Já próximo à cabine, Ricardo notou que dois comissários estavam apavorados, já que a fumaça havia tomado conta de todo o avião. “Virou uma câmara de gás. Me veio a sensação de morte e me despedi da vida. Foi tudo muito rápido. Comecei a pensar na minha família e amigos”, detalhou.
Nos minutos que antecederam a queda, o passageiro notou que o avião começou a inclinar. Tanto o piloto quanto o copiloto se deram conta de que não conseguiriam chegar ao aeroporto. “Só me lembro de cair no chão de bruços. Depois, acordei no hospital”, contou Trajano.
À beira da morte
Em um primeiro momento, foi noticiado que ninguém havia sobrevivido ao acidente, fazendo com que os familiares do brasileiro se desesperassem. “Todos já começaram a correr para ver meu velório e sepultamento, menos a minha mãe, pois ela acreditava que seu filho havia sobrevivido”, recordou.
Trajano foi encontrado num espaço destinado à tripulação e, por esse motivo, confundiu o resgate. “Em um primeiro momento, acharam que eu era um dos tripulantes. Depois, perceberam que eu era um passageiro e que fui o único deles que sobrevivi. Ligaram para minha família e pediram desculpas“, disse ele.
No hospital, o brasileiro chocou os médicos, já que sua condição era grave: além das queimaduras de terceiro grau, ele também apresentou um edema pulmonar generalizado que lhe fez tossir sangue. “Na primeira radiografia, os médicos olhavam o meu pulmão e perguntavam se a pessoa já tinha morrido. Eram unânimes em dizer que eu não duraria uma semana. Eu expelia sangue pela boca a todo instante. Foram dezenas de transfusões de sangue, meu estado era caótico. Mas, graças a Deus, na parte pulmonar não fiquei com sequelas”, detalhou.
A recuperação, apesar de complicada, teve apoio especial dos pais, revelou Trajano. “Eles não podiam entrar no CTI e a enfermeira me mostrava os cartazes. Eram frases simples do tipo: ‘Vamos lá, Ricardo!’, ‘Força Ricardo!’, ‘Ricardo, você vai sair logo daí!’. Elas me motivavam demais”, afirmou.
O então universitário também recebeu carinho de desconhecidos, através de cartas. “Eu recebia dezenas de cartas e, por incrível que pareça, a maioria era de pessoas que eu não conhecia, me mandando força, isso me ajudava muito também, eu lia e relia aquilo todos os dias, como se fosse uma bíblia”, contou.

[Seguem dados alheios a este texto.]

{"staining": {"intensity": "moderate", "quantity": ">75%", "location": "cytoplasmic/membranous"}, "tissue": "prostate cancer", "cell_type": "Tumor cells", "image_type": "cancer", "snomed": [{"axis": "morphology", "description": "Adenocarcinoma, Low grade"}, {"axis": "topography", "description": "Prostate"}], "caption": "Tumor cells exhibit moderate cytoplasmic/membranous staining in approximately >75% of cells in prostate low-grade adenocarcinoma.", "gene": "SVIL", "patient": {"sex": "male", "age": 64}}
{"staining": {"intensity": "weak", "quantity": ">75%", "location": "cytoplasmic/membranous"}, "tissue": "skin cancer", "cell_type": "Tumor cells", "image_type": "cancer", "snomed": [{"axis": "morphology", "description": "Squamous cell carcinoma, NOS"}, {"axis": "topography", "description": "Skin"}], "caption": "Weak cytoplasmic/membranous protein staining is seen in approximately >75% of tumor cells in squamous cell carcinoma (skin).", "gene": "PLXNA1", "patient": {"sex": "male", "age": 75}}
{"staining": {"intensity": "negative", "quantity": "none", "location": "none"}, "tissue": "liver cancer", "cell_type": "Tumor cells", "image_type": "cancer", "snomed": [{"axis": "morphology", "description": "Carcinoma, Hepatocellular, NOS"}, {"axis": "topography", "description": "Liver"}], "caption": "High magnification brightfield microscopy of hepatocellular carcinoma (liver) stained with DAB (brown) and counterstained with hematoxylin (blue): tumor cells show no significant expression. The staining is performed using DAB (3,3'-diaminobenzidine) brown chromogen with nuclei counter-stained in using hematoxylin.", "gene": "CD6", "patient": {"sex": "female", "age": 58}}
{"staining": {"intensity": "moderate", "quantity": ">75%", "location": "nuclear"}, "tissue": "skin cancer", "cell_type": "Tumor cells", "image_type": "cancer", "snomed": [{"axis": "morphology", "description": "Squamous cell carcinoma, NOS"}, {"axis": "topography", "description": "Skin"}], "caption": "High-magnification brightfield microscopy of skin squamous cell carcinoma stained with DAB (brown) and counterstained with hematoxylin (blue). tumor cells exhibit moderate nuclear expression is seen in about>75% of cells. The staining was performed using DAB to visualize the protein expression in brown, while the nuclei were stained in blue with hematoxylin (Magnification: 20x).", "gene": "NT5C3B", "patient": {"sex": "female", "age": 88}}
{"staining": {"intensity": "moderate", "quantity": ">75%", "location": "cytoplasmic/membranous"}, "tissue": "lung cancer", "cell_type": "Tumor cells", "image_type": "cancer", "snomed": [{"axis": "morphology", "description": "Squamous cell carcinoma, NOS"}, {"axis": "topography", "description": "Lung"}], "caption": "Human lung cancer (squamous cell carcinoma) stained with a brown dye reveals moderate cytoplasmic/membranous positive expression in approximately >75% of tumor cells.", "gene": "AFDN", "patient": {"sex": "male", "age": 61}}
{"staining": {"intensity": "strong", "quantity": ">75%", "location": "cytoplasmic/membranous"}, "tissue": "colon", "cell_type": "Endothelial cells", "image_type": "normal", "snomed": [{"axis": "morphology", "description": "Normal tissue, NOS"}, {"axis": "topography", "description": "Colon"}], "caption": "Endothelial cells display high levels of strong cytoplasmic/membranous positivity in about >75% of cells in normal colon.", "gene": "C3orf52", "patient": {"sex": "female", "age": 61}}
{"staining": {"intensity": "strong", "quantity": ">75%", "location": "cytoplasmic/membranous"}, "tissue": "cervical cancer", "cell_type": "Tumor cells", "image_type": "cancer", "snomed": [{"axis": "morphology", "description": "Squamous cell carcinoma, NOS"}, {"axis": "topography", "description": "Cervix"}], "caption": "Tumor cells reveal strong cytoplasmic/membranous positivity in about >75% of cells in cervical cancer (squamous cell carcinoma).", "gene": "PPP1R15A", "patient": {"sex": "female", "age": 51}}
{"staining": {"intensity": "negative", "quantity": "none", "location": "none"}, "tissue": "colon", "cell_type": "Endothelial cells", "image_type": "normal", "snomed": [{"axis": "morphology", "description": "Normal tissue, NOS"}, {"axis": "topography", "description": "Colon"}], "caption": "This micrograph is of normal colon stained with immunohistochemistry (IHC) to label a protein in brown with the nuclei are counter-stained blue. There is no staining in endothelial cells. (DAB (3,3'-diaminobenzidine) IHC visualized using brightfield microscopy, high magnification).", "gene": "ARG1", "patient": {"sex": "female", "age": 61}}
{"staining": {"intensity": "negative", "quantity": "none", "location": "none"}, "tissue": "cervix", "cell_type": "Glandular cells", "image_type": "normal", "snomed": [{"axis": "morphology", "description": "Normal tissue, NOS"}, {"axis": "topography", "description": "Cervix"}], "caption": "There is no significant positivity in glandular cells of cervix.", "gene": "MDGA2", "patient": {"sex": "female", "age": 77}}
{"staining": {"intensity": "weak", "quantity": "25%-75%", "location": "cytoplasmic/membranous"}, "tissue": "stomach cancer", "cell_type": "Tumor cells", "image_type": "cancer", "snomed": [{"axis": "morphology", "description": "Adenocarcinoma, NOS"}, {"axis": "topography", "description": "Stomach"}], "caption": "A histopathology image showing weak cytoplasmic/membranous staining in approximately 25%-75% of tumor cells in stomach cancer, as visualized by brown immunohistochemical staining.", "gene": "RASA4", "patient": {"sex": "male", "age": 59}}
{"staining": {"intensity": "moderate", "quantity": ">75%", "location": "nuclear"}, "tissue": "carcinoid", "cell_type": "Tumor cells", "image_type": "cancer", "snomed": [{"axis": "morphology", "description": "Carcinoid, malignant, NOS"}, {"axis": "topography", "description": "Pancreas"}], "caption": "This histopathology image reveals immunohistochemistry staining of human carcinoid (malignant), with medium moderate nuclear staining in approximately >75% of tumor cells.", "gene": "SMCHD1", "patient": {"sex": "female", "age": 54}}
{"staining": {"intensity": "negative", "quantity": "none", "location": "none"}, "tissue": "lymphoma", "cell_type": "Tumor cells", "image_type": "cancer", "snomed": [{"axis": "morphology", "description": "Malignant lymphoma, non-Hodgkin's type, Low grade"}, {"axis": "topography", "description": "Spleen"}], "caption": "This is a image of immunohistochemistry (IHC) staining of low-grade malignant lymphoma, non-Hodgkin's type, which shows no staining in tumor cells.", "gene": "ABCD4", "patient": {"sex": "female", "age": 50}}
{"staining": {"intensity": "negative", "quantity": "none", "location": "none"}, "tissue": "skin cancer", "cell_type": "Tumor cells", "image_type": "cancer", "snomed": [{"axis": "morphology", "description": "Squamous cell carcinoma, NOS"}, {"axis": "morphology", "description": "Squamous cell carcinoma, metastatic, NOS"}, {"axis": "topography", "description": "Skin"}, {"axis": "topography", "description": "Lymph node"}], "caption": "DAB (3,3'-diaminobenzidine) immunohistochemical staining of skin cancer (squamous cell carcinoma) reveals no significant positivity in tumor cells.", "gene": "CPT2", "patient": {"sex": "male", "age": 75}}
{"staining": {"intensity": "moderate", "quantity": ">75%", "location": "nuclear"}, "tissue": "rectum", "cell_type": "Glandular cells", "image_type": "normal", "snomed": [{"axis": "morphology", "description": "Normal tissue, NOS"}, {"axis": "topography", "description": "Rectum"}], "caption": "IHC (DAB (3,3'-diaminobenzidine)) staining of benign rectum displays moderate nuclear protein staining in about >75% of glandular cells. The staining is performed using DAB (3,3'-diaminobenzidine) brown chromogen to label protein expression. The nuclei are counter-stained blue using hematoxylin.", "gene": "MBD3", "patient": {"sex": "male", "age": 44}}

Um ano e meio após a tragédia, em fevereiro de 1975, Ricardo decidiu viajar mais uma vez, por uma boa causa. “Viajei com um grande amigo, fui para Londres e depois fui a Paris, onde visitei toda a equipe do hospital que participou do meu tratamento. Foi muito emocionante”, disse ele.
Mesmo com o susto, o homem não ficou com trauma de voar e mantém contato com um dos outros sobreviventes. “Tenho contato até hoje com um comissário francês que também escapou. O nome dele é Alain Tercys. É sempre emocionante quando nos falamos”, confirmou.
Para eternizar a história, Trajano pretende publicar um livro, do qual já escreveu 13 capítulos. “Estou procurando uma editora, para ver se eu consigo lançar o livro, quanto antes”, finalizou.